At the upcoming Flash Memory Summit, Los Alamos National Laboratory and SK hynix, an AI memory provider, will demonstrate a novel Object Computational Storage (OCS) system being used with real scientific data analysis that employs Paraview/Visualization Tool Kit (VTK), a broadly adopted scientific visualization software stack. The demonstration will show the stack pushing down queries to the OCS, proving how data reduction near nonvolatile memory express (NVME) storage improves efficiency, allows very large-scale data analysis from modest analysis resources - even desktops - and improves time to insight.
"Our large-scale indexing efforts, fueled by industry-standard ecosystems like the Apache columnar analytics, are showing great results," said Gary Grider, High Performance Computing division leader at Los Alamos.
Los Alamos has focused on moving large-scale simulation input-output to record- or column-based formats, instead of application-unique formats, while performing analytics with tools from the big data/analytics community. The Laboratory has shown speedups on analysis of simulation output by leveraging indexing to achieve data reduction on query multiple times with industry partners. Orders of magnitude of data movement can be saved by pushing such indexing capabilities closer to the storage devices.
SK hynix has enabled industry standard pushdown reduction function from an S3-based storage server to an OCS via NVME protocol utilizing Apache analytics ecosystem tools like DuckDB, Parquet, Substrait and Arrow. The demonstration uses Paraview/VTK, modified to leverage pushdown, to query extreme-scale data stored in Parquet files in the OCS - reducing data movement. Innovations like the OCS system can enable standard HPC scientific computing analysis tools to be more efficient through leveraging the analytics community ecosystem.

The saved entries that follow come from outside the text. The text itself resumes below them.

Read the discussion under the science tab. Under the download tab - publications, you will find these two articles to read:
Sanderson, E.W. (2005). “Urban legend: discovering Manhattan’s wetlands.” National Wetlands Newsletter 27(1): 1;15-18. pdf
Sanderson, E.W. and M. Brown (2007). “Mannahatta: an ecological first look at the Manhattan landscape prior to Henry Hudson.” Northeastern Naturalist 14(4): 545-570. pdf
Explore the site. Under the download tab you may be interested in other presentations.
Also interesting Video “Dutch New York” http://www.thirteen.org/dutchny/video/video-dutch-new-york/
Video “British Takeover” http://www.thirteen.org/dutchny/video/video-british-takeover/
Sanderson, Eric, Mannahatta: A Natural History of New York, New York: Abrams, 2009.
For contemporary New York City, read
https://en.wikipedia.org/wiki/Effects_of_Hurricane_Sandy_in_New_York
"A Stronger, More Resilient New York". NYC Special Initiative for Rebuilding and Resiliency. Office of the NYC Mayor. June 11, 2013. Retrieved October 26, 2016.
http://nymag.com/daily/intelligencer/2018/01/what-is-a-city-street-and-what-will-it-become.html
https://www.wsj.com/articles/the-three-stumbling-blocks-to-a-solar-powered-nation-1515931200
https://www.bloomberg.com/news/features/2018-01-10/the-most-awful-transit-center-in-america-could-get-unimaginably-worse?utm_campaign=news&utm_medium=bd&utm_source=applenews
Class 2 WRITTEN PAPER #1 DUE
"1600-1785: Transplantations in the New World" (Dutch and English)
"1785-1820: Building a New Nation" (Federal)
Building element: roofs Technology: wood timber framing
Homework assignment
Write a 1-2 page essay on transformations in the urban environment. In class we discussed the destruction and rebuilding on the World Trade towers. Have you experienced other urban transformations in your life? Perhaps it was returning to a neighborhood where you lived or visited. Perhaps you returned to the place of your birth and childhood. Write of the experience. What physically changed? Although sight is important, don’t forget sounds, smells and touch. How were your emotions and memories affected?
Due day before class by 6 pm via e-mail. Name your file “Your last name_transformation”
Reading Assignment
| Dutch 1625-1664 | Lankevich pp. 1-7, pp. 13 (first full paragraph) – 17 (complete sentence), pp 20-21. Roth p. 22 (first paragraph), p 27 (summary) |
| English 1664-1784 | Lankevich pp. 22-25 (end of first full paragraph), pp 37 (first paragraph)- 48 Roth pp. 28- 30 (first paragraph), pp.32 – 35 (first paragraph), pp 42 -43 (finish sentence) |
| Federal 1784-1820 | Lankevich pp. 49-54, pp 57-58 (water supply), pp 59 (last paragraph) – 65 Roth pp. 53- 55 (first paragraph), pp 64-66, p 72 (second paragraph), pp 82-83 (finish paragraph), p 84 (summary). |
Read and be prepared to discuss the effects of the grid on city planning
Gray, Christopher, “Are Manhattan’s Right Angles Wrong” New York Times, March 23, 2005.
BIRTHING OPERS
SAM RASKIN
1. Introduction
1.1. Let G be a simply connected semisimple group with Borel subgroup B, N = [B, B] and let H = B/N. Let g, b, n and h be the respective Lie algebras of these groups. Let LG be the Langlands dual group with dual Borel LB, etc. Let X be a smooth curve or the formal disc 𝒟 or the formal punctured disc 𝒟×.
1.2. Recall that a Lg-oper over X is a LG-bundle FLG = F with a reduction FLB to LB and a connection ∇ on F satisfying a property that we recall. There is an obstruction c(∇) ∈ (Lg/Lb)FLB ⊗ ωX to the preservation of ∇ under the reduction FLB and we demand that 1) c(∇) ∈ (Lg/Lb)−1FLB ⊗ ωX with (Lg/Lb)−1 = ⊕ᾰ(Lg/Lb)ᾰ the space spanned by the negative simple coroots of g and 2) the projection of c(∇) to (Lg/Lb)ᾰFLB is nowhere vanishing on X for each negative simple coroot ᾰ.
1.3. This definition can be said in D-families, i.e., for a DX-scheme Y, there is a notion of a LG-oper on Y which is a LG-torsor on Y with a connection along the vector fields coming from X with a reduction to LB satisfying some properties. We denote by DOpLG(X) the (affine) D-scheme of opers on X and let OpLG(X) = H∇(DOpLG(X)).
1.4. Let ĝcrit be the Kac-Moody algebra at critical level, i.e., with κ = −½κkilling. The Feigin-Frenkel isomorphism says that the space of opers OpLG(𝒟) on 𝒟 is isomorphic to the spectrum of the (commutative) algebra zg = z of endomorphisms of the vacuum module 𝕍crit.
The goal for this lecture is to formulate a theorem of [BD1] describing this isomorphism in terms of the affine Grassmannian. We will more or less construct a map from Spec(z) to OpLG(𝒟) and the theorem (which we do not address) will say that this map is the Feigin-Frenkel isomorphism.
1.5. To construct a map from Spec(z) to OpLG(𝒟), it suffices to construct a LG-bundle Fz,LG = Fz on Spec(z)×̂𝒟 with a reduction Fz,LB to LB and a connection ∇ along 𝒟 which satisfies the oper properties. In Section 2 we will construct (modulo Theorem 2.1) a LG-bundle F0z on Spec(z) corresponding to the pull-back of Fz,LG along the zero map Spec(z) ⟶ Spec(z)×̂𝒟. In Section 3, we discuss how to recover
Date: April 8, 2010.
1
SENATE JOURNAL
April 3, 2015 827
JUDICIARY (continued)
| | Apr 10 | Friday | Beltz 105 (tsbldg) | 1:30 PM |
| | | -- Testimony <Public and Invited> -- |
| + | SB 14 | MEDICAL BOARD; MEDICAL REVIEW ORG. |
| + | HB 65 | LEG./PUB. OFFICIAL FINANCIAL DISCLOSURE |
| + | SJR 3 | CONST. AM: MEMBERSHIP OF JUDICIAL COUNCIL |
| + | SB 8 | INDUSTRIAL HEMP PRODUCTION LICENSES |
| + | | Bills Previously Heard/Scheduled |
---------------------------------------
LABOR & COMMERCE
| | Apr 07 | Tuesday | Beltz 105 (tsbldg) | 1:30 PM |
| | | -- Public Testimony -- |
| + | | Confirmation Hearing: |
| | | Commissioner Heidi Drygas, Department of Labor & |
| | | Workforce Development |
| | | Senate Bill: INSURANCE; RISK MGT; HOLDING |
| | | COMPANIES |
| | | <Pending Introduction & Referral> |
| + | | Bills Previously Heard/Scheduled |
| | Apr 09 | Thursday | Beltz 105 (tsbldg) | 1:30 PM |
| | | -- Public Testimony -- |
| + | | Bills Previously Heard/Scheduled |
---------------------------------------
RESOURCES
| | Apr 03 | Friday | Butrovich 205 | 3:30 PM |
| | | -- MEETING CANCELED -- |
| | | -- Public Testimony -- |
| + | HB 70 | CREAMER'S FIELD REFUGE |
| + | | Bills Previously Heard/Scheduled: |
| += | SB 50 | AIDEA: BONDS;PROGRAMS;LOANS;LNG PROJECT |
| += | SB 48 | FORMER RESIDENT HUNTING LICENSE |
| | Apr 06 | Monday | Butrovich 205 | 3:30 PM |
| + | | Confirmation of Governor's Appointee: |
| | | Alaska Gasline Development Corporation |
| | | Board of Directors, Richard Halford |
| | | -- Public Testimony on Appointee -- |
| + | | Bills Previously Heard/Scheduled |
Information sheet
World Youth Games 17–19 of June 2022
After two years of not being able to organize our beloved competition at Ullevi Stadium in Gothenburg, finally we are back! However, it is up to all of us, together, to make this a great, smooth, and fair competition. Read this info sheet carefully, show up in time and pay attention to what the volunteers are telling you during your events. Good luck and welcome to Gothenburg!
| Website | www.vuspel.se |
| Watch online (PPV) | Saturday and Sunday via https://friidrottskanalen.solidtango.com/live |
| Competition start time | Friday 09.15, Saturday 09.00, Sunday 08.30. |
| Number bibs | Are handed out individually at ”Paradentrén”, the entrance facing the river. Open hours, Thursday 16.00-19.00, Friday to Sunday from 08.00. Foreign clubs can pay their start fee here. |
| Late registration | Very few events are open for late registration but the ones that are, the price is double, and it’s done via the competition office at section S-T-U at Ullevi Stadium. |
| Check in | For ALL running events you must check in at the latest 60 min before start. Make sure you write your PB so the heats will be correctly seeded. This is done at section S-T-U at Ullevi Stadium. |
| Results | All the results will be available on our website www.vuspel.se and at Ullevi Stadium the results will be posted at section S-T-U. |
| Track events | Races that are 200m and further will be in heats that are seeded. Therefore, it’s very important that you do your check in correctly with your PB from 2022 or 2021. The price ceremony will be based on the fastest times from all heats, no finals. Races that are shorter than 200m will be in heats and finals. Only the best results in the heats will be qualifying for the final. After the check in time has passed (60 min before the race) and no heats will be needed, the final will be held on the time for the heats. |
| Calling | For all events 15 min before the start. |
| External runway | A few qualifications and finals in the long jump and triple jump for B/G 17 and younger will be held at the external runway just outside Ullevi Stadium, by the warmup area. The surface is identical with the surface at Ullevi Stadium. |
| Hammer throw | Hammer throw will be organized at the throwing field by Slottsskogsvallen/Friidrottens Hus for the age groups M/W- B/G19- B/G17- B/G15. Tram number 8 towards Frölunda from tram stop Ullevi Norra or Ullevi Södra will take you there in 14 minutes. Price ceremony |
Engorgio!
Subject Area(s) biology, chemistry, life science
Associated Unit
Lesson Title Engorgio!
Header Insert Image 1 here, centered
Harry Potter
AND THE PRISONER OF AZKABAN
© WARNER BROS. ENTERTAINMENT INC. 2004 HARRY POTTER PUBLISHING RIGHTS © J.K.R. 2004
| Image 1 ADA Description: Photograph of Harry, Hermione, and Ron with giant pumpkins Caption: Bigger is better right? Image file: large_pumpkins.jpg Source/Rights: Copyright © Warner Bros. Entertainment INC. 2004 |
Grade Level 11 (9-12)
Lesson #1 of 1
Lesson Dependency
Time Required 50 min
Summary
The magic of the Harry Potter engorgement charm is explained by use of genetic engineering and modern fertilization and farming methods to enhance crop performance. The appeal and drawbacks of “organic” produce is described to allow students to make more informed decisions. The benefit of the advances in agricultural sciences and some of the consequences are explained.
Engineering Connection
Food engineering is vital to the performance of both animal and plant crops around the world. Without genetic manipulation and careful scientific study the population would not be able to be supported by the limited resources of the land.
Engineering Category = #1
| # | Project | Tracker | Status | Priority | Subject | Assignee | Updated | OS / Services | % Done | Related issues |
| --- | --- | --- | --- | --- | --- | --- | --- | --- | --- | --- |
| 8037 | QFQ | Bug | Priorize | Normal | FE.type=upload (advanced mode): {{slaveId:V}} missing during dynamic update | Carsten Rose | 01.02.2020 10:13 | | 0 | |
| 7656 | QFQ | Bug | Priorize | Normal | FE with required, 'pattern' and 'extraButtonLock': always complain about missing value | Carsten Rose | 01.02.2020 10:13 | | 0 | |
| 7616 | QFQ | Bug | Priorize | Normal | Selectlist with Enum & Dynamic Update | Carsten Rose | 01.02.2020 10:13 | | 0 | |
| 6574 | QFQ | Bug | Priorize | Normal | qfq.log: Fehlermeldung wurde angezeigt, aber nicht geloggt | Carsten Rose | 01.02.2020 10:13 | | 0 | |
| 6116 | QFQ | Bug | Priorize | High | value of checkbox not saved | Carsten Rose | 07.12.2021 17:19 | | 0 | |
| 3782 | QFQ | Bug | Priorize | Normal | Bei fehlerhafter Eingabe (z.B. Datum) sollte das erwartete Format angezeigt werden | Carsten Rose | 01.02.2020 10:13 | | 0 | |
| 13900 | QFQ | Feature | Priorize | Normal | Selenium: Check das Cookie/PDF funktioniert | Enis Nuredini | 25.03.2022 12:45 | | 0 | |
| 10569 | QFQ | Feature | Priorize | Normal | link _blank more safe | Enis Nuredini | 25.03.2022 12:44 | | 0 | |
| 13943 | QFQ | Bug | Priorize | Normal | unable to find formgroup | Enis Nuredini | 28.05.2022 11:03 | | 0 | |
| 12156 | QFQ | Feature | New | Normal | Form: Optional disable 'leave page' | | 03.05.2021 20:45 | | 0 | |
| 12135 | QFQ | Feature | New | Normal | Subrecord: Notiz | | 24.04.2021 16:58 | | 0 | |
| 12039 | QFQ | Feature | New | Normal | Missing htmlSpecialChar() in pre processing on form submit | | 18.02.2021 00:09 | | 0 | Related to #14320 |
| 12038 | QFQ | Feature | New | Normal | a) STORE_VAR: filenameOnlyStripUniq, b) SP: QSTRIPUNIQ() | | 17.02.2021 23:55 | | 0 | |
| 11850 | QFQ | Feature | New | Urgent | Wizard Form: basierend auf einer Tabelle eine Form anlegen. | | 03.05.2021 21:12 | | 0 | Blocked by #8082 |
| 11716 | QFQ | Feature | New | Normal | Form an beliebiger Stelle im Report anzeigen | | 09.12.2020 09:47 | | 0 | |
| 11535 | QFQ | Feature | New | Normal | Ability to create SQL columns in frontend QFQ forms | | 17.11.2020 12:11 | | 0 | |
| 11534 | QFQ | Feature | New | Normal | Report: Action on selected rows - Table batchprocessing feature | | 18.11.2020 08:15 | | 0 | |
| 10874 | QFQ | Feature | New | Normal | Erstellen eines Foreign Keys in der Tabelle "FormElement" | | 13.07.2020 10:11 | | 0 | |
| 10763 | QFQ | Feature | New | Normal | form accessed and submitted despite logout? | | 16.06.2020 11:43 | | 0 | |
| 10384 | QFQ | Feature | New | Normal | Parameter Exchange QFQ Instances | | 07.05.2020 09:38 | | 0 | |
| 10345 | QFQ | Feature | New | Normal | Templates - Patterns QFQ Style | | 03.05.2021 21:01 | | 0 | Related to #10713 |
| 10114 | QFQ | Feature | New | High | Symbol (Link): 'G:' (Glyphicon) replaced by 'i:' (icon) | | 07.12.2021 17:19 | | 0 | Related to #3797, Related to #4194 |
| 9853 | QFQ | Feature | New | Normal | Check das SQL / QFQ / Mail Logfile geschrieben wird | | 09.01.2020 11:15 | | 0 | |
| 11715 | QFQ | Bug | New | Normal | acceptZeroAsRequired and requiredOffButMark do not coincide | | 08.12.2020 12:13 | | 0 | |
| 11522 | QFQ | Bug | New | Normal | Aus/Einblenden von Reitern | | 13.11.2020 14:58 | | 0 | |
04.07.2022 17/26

"Through the close collaboration between Los Alamos National Lab's high-performance computing expertise and SK hynix's advanced storage solutions, we have been able to pioneer an innovative object-based computational storage system," said Sungsoo Ryu, head of memory systems research at SK hynix. "This novel approach to data processing minimizes redundant data transfers between analytics applications and storage, and lightens the storage software stack. This accelerates the performance of data-intensive applications such as big data analytics, artificial intelligence and more. SK hynix is striving to develop an analytics ecosystem in collaboration with industry partners."